Patrícia Melo is considered one of the most important voices in contemporary Brazilian literature. In her new novel ‘The City of Others’ (translated from Portuguese by Barbara Mesquita, Unionsverlag, 2024), she portrays homeless people in São Paolo who live in close proximity to the super-rich in their secluded residences.
In conversation with presenter Veronika Trubel, the author provides illuminating insights into a reality of life that is all too often overlooked and underestimated. For example, she debunks the prejudice that homeless people are lazy and don't work by pointing out the great distances these people have to walk every day, how much unpaid work they do every day - from cleaning to guarding car parks - and ultimately that they have to think anew every day about where they can spend the night and where they can get something to eat. Writing this book was particularly painful because these people are so overlooked - they only get attention when violence is perpetrated against them. It is never a free choice to live on the streets, because homeless people are ‘trapped in freedom’.
The issue of inequality in Brazil is very clear, the misery is everywhere and very visible. Her motivation was to understand the situation of the homeless in her country by writing about it. When asked about the differences between São Paolo and a major European city, she says that Brazil is almost like a continent of its own, so the problems are continental problems (22 million people live in São Paolo alone). The violence in Brazil is structural and people learn from an early age how to deal with violence and protect themselves from it.

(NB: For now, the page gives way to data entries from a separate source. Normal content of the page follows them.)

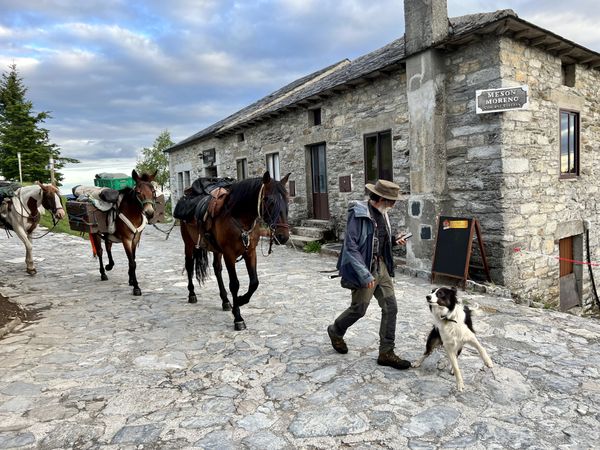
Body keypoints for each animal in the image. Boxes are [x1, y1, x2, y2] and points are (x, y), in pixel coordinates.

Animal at [178, 171, 290, 328]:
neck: (238, 217)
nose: (283, 236)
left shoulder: (250, 252)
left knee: (217, 269)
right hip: (188, 244)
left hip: (216, 250)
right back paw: (192, 294)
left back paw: (225, 301)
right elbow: (234, 284)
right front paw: (238, 317)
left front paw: (242, 300)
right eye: (269, 200)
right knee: (189, 266)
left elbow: (254, 282)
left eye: (287, 200)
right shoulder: (229, 255)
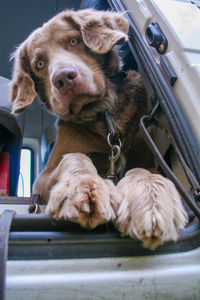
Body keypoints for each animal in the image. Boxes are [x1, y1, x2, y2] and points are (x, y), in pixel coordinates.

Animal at [9, 8, 188, 248]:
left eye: (74, 41)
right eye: (39, 64)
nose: (64, 78)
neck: (103, 114)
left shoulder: (149, 156)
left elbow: (141, 170)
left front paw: (151, 202)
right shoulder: (41, 182)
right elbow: (76, 157)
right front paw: (84, 186)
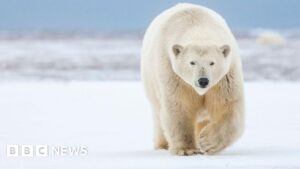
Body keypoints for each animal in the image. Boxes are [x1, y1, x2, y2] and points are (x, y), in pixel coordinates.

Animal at [141, 2, 244, 156]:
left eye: (212, 62)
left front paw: (206, 142)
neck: (197, 25)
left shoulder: (225, 77)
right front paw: (186, 149)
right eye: (192, 62)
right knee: (159, 116)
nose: (203, 81)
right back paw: (163, 145)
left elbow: (228, 106)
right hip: (152, 85)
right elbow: (179, 105)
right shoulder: (172, 72)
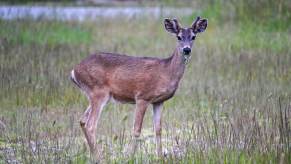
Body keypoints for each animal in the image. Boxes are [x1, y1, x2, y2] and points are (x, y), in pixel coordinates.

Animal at [70, 16, 208, 159]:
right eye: (179, 37)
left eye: (193, 36)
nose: (187, 49)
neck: (166, 71)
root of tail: (74, 71)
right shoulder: (142, 97)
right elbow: (136, 129)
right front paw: (130, 157)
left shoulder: (159, 101)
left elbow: (158, 129)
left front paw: (160, 157)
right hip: (98, 92)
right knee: (91, 125)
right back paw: (99, 157)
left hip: (97, 95)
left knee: (82, 121)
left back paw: (93, 155)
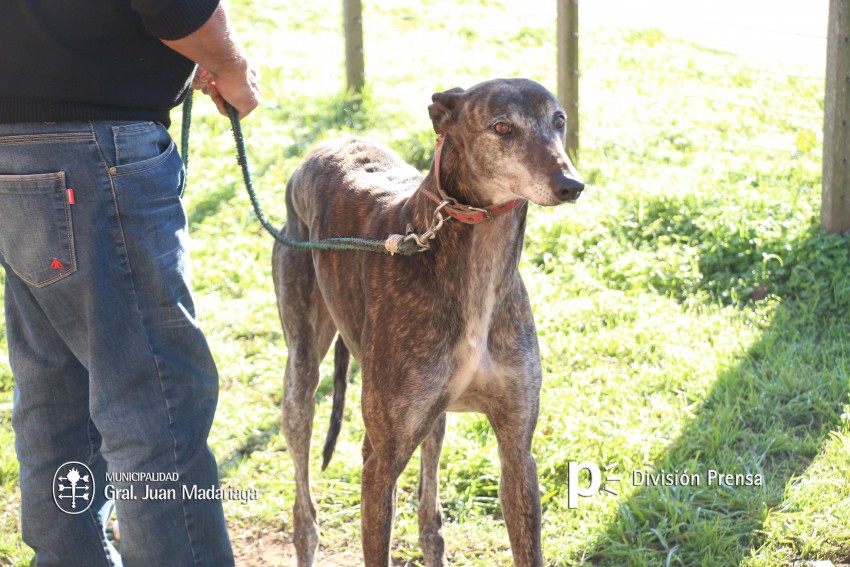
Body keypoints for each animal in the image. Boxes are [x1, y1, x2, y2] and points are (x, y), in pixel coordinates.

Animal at [272, 76, 584, 567]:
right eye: (502, 127)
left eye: (559, 120)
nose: (571, 184)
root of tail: (329, 143)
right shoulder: (379, 461)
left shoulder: (518, 452)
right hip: (301, 375)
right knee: (304, 512)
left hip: (431, 417)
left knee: (429, 519)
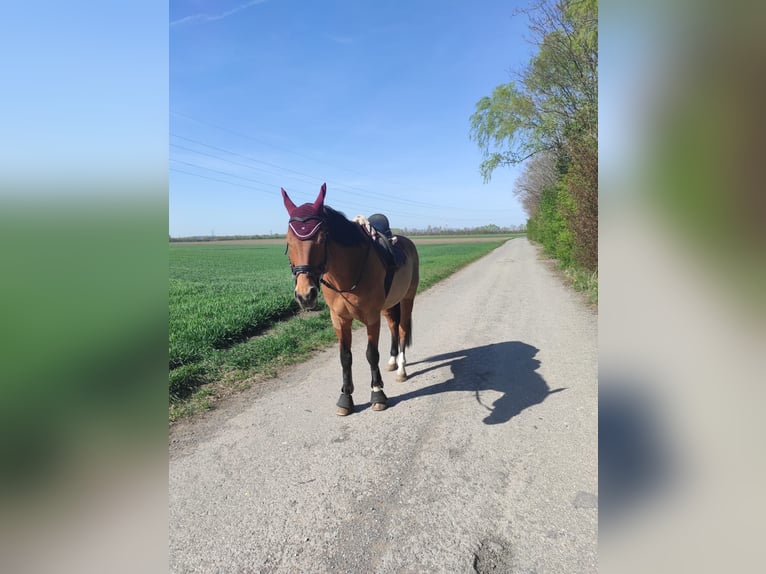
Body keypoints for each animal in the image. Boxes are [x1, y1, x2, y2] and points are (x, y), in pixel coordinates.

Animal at [284, 182, 424, 416]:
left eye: (322, 237)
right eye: (288, 241)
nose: (305, 295)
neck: (347, 273)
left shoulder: (371, 318)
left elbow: (371, 354)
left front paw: (377, 393)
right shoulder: (339, 319)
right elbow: (345, 357)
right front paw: (345, 398)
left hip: (407, 299)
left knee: (403, 329)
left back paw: (401, 369)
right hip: (388, 306)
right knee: (393, 327)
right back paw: (393, 360)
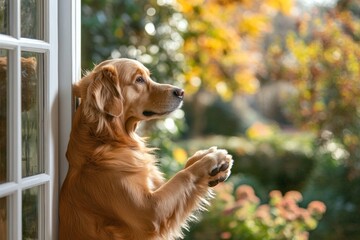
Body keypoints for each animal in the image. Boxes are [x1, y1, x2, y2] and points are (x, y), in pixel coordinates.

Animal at [59, 58, 233, 240]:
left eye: (148, 76)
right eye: (139, 80)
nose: (181, 92)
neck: (106, 140)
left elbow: (182, 171)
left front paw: (207, 157)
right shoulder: (150, 210)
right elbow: (183, 176)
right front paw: (212, 160)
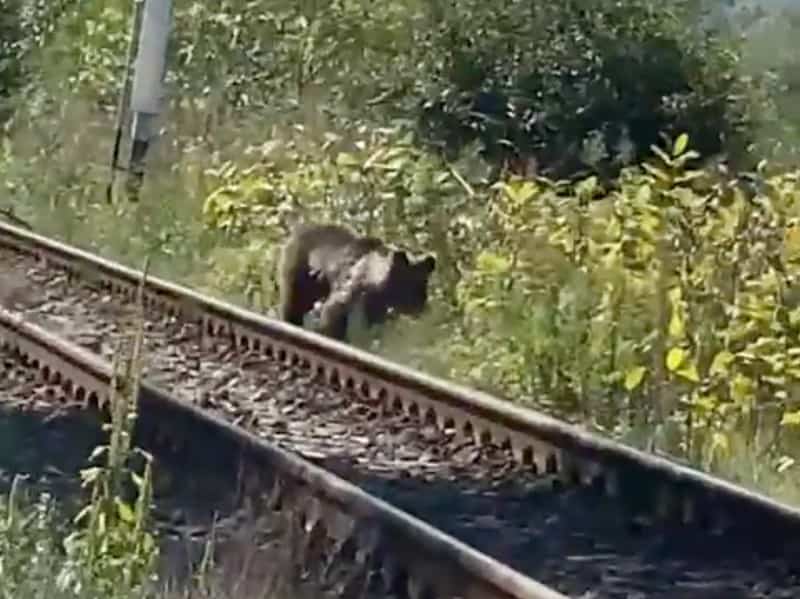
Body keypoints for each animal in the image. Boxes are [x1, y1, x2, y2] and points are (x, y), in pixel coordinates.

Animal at [276, 223, 438, 342]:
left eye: (422, 284)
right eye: (407, 285)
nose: (421, 308)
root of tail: (298, 230)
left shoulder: (376, 303)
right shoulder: (351, 286)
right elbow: (333, 313)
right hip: (301, 271)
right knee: (294, 301)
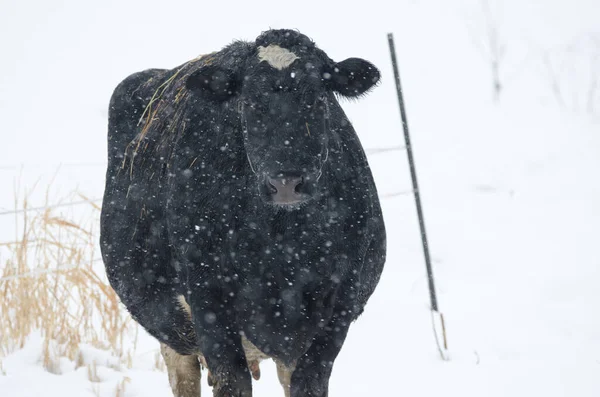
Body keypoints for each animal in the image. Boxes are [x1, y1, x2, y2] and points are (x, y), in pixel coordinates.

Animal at [101, 28, 386, 396]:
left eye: (319, 99)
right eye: (249, 103)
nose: (286, 183)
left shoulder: (340, 304)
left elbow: (309, 381)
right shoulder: (208, 302)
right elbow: (232, 381)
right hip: (173, 333)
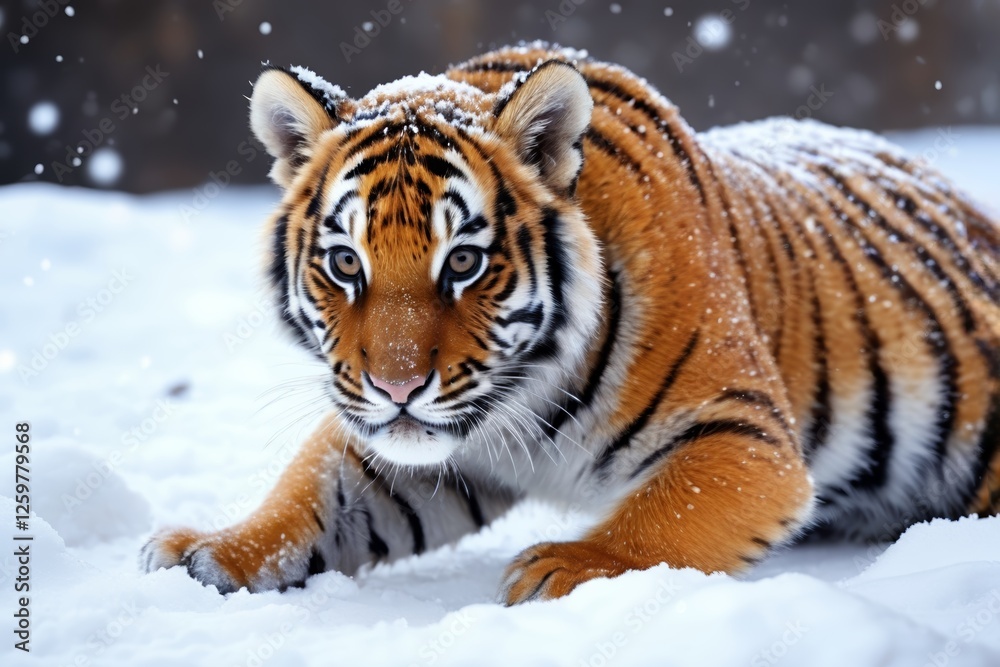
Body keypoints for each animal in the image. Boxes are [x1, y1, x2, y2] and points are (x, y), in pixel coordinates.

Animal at [141, 42, 1000, 605]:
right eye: (347, 263)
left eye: (463, 261)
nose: (397, 387)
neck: (522, 393)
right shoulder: (413, 447)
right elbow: (311, 495)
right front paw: (209, 551)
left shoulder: (742, 432)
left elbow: (665, 513)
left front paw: (566, 567)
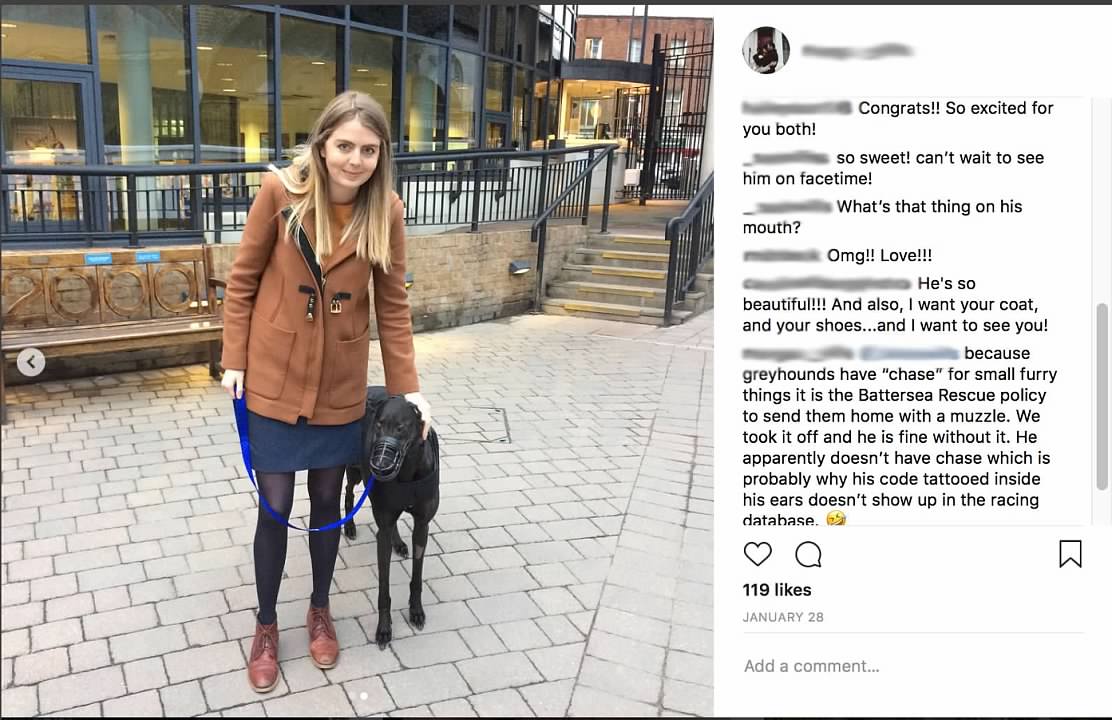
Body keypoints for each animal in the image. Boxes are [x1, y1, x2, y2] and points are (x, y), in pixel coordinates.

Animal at [344, 386, 439, 649]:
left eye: (401, 428)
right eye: (378, 425)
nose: (380, 466)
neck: (406, 473)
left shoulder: (422, 526)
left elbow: (417, 577)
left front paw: (416, 611)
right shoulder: (382, 533)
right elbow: (383, 589)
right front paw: (384, 629)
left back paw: (399, 544)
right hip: (354, 470)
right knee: (347, 490)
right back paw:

After the haunting reading from the novel by actress Dörte Lyssewski and a musical interlude, the event continues with Zdravka Evtimova, who has travelled to Krems from Pernik, Bulgaria. Her books have been translated into numerous languages, most recently into German with the volume ‘Maulwurfsblut’ (translated from the Bulgarian by Andreas Tretner, Alexander Sitzmann and Elvira Bormann-Nassonowa; eta Verlag, 2024), which is the subject of this evening's programme.
They are strong, four-dimensional women, the author describes, and presenter Viktoria Trubel is also visibly enthusiastic about them. Where do these characters come from? The truth guides Evtimova's writing. These are stories that she reads off people's faces, so to speak. Sometimes she meets people on the street and sees so many stories in them. Then she sometimes invites them for coffee. Conversely, she is often invited for coffee by people who like her stories - ‘that's also a kind of literary criticism’.
Women in Bulgaria have never been subordinate, at most love would bind them to a man for a time. They have always taken matters into their own hands, as Zdravka Evtimova's lively anecdotes make abundantly clear. In a refreshingly laconic way, she talks about a special herbal concoction that is a tried and tested way for women in the region to take revenge on violent men. Her mother didn't want to give her money for a typewriter, but told her to go into the forest and collect rosehips so that she could earn money for a typewriter. The audience and the other guests on stage are also delighted by the author's laconic wit, whose anecdotes could probably be listened to for much longer.
All in all, it is a wonderfully diverse evening, characterised by extremely clever authors, stimulating and humorous conversations and atmospheric music. And a fitting last Elit Festival evening here in the Minorite Church in Krems.